Alternatives to R programming
R is not the only language that you can use for statistical computing and graphics. Some of the popular alternatives of R programming are:
Python - Popular general purpose language
Python is a very powerful high-level, object-oriented programming language with an easy-to-use and simple syntax.
Python is extremely popular among data scientists and researchers. Most of the packages in R have equivalent libraries in Python as well.
While R is the first choice of statisticians and mathematicians, professional programmers prefer implementing new algorithms in a programming language they already know.
The choice between R vs Python also depends on what you are trying to accomplish with your code. If you are trying to analyze a dataset and present the findings in a research paper, then R is probably a better choice. But if you are writing a data analysis program that runs in a distributed system and interacts with lots of other components, it would be preferable to work with Python.
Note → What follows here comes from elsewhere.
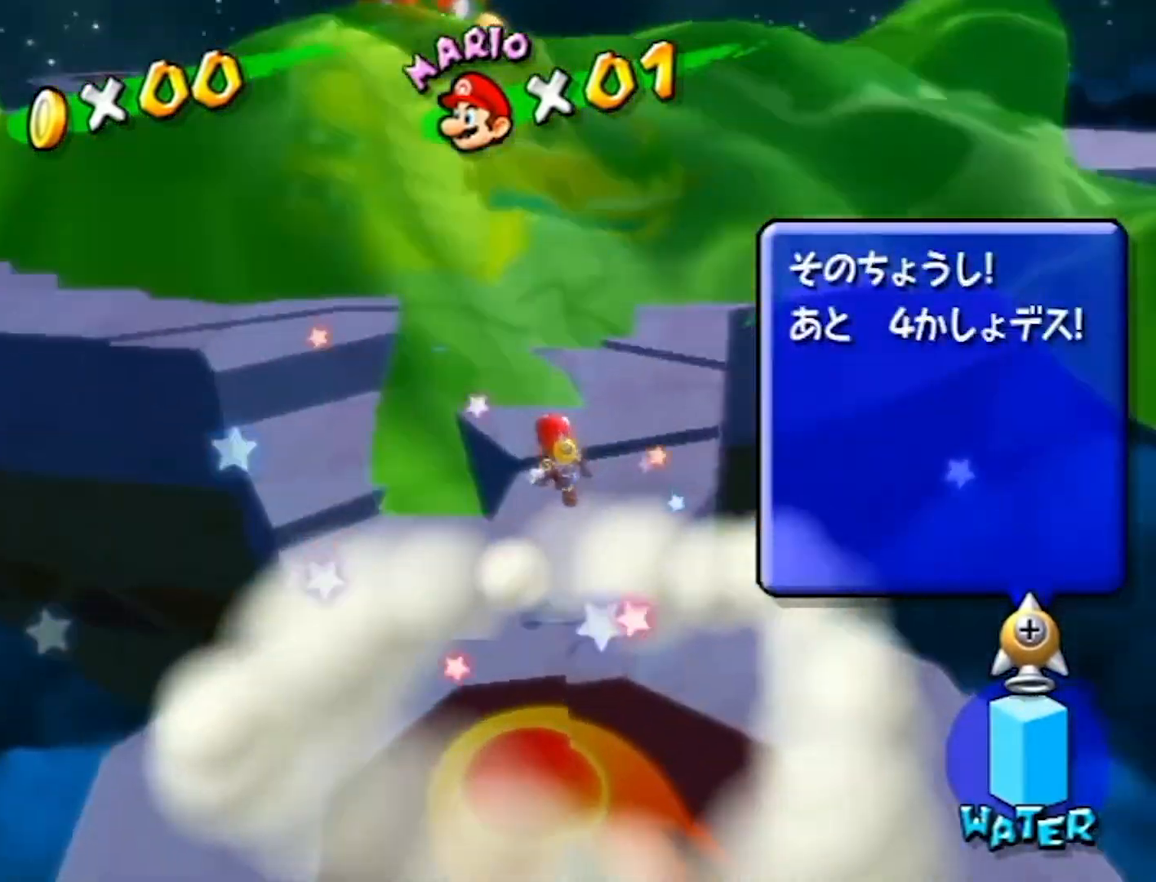
{"buttons": ["A"], "left_stick": "up-right", "right_stick": "center", "events": [[34, "left_stick", "left"], [100, "left_stick", "down"], [234, "left_stick", "up"], [267, "A", "down"], [501, "left_stick", "up-right"]]}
SAS (Statistical Analysis System)
SAS is a powerful software that has been the first choice of private enterprise for their analytics needs for a long time. Its GUI and comprehensive documentation, coupled with reliable technical support make it a very good tool for companies.
While R is the undisputed champion in academics and research, SAS is extremely popular in commercial analytics. But R and Python are gaining momentum in the enterprise space and companies are also trying to move towards open-source technologies. Time will tell if SAS will continue its dominance or R/Python will take over.
SPSS - Software package for statistical analysis
SPSS is another popular statistical tool. It is used most commonly in the social sciences and is considered the easiest to learn among enterprise statistical tools.
SPSS is loved by non-statisticians because it is similar to excel so those who are already familiar with it will find SPSS very easy to use.
SPSS has the same downside as SAS - it is expensive. SPSS was acquired by IBM in 2009 for a reported $1.2 billion.